* **TASK**: Nothing but the lines below between the line holding "- 均值和方差只与随机过程的" and the line holding "- 严平稳（狭义）随机过程：统计特性与时间起点无关的随机过程", inclusive, should appear in the answer, each set down exactly.
═════ DATASET ENTRIES ═════
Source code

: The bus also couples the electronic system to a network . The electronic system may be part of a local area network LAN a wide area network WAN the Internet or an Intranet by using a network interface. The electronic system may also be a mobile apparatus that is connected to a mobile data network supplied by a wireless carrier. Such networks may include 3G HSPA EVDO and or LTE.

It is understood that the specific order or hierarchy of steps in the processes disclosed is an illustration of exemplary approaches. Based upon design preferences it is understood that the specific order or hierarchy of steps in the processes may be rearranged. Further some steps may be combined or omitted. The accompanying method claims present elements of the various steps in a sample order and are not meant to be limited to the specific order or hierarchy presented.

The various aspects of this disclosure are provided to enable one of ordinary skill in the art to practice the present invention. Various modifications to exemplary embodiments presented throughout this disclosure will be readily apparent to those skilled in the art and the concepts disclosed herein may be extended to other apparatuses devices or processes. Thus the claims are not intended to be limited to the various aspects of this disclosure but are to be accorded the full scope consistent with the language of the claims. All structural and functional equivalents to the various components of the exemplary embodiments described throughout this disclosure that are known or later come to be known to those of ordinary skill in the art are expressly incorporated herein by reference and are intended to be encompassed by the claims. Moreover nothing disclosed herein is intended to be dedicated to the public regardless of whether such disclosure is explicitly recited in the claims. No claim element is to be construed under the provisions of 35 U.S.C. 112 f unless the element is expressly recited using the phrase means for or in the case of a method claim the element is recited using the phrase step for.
═════
═════ DATASET ENTRIES ═════
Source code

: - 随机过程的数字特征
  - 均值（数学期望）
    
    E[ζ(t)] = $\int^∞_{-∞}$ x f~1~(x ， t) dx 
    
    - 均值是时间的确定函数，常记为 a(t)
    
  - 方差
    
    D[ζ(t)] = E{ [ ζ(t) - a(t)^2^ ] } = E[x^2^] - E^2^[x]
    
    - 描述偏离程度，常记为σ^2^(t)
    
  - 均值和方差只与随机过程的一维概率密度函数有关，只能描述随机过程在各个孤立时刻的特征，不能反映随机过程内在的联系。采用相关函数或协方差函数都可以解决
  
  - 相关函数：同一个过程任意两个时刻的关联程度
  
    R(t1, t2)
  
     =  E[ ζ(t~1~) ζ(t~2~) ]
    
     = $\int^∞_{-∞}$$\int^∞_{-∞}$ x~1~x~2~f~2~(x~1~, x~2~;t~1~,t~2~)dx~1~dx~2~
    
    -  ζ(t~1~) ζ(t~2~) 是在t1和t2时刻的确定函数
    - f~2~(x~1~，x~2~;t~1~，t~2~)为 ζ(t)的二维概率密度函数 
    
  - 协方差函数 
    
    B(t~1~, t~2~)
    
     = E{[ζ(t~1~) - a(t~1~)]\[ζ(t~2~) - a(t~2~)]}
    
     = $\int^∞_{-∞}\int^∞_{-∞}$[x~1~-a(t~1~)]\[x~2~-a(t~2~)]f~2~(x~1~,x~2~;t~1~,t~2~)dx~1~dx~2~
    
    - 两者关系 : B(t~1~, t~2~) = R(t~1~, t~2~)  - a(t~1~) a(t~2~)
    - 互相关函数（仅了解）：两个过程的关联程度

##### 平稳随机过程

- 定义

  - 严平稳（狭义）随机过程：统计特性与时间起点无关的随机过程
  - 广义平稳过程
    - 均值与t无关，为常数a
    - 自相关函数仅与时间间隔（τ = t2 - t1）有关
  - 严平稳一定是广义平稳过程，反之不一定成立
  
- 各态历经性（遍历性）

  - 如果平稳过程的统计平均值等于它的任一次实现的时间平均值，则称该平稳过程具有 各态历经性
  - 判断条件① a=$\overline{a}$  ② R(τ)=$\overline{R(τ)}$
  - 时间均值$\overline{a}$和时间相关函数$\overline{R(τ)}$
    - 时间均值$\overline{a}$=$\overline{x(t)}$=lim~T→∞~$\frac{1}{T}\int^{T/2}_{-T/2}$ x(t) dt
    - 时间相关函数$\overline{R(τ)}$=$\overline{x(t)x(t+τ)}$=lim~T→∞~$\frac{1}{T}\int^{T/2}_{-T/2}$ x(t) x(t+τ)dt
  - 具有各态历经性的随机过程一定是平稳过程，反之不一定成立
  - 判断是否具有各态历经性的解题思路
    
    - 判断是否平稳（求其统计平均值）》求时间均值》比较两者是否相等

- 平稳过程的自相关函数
═════
* **EXERCISE ANSWER**:
  - 均值和方差只与随机过程的一维概率密度函数有关，只能描述随机过程在各个孤立时刻的特征，不能反映随机过程内在的联系。采用相关函数或协方差函数都可以解决
  
  - 相关函数：同一个过程任意两个时刻的关联程度
  
    R(t1, t2)
  
     =  E[ ζ(t~1~) ζ(t~2~) ]
    
     = $\int^∞_{-∞}$$\int^∞_{-∞}$ x~1~x~2~f~2~(x~1~, x~2~;t~1~,t~2~)dx~1~dx~2~
    
    -  ζ(t~1~) ζ(t~2~) 是在t1和t2时刻的确定函数
    - f~2~(x~1~，x~2~;t~1~，t~2~)为 ζ(t)的二维概率密度函数 
    
  - 协方差函数 
    
    B(t~1~, t~2~)
    
     = E{[ζ(t~1~) - a(t~1~)]\[ζ(t~2~) - a(t~2~)]}
    
     = $\int^∞_{-∞}\int^∞_{-∞}$[x~1~-a(t~1~)]\[x~2~-a(t~2~)]f~2~(x~1~,x~2~;t~1~,t~2~)dx~1~dx~2~
    
    - 两者关系 : B(t~1~, t~2~) = R(t~1~, t~2~)  - a(t~1~) a(t~2~)
    - 互相关函数（仅了解）：两个过程的关联程度

##### 平稳随机过程

- 定义

  - 严平稳（狭义）随机过程：统计特性与时间起点无关的随机过程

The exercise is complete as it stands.